### Task requirements
1. Reproduce the passage of the judgment from "Leave granted." up to and including "this common Judgment.".
2. Answer these from the judgment:
(a) What is the date of judgment?
(b) Under which section and Act was the detenu detained?
(c) On what date did the High Court dismiss the Special Civil Application?

RESPONDENT: STATE OF GUJARAT & ORS.

DATE OF JUDGMENT:       28/06/1999

BENCH: D.P.Wadwa, G.B.Pattanaik

JUDGMENT:

PATTANAIK,J.

       Leave granted.

     The  detenu,  who has been detained by  the  detaining authority  under  Section 3(2) of the Gujarat Prevention  of Anti-Social  Activities  Act,  1985  (  for  short   PASA) approached  the Gujarat High Court for quashing the order of detention  dated  13.8.98 in Special Civil  Application  No. 6896  of  1998.  The said application was dismissed  by  the High  Court  by its Judgment dated 5.4.99 and the  aforesaid order  has  been assailed in the Special Leave  Petition  in this  court.  The detenu has also filed an independent  writ petition  under Article 32, challenging his detention  under several  grounds.  Both, the Special Leave Petition and  the Writ  Petition having been heard together are being disposed of by this common Judgment.

### Data provided
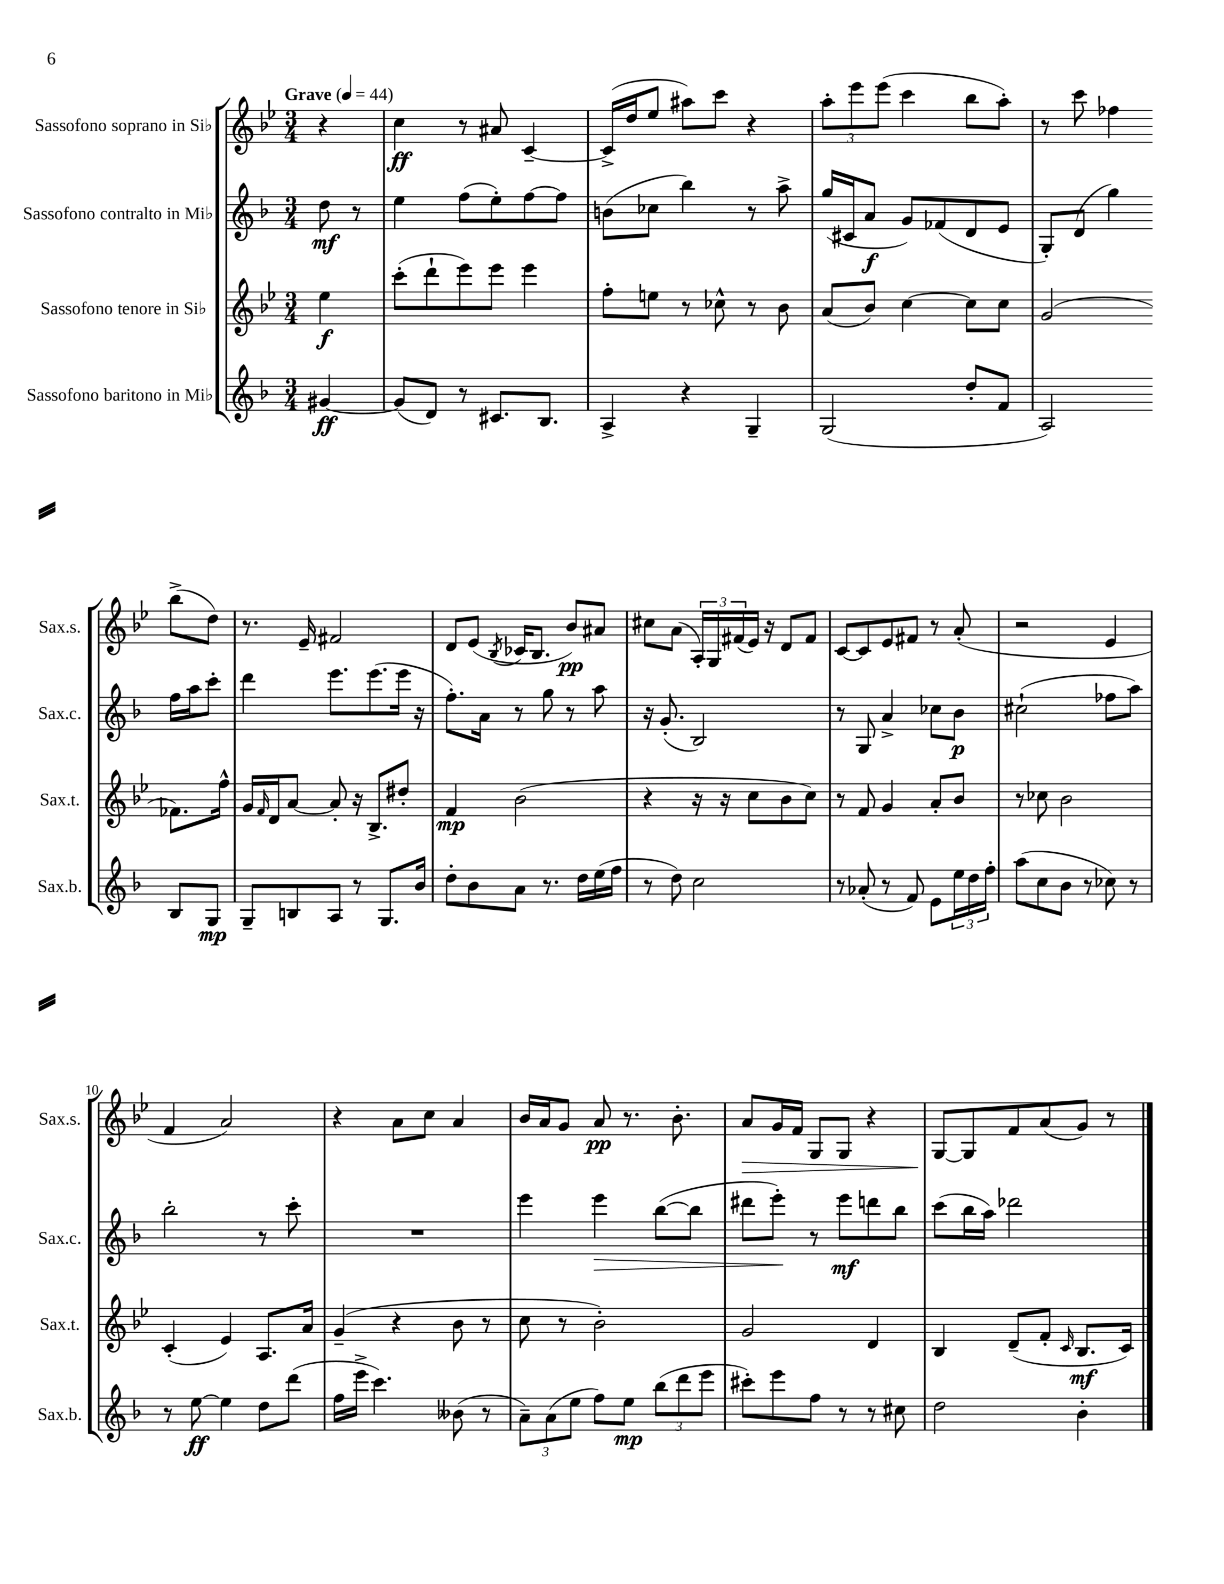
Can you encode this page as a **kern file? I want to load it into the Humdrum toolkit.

### Responses
1.
Leave granted.

     The  detenu,  who has been detained by  the  detaining authority  under  Section 3(2) of the Gujarat Prevention  of Anti-Social  Activities  Act,  1985  (  for  short   PASA) approached  the Gujarat High Court for quashing the order of detention  dated  13.8.98 in Special Civil  Application  No. 6896  of  1998.  The said application was dismissed  by  the High  Court  by its Judgment dated 5.4.99 and the  aforesaid order  has  been assailed in the Special Leave  Petition  in this  court.  The detenu has also filed an independent  writ petition  under Article 32, challenging his detention  under several  grounds.  Both, the Special Leave Petition and  the Writ  Petition having been heard together are being disposed of by this common Judgment.

2.
(a) 28/06/1999
(b) Section 3(2) of the Gujarat Prevention of Anti-Social Activities Act, 1985
(c) 5.4.99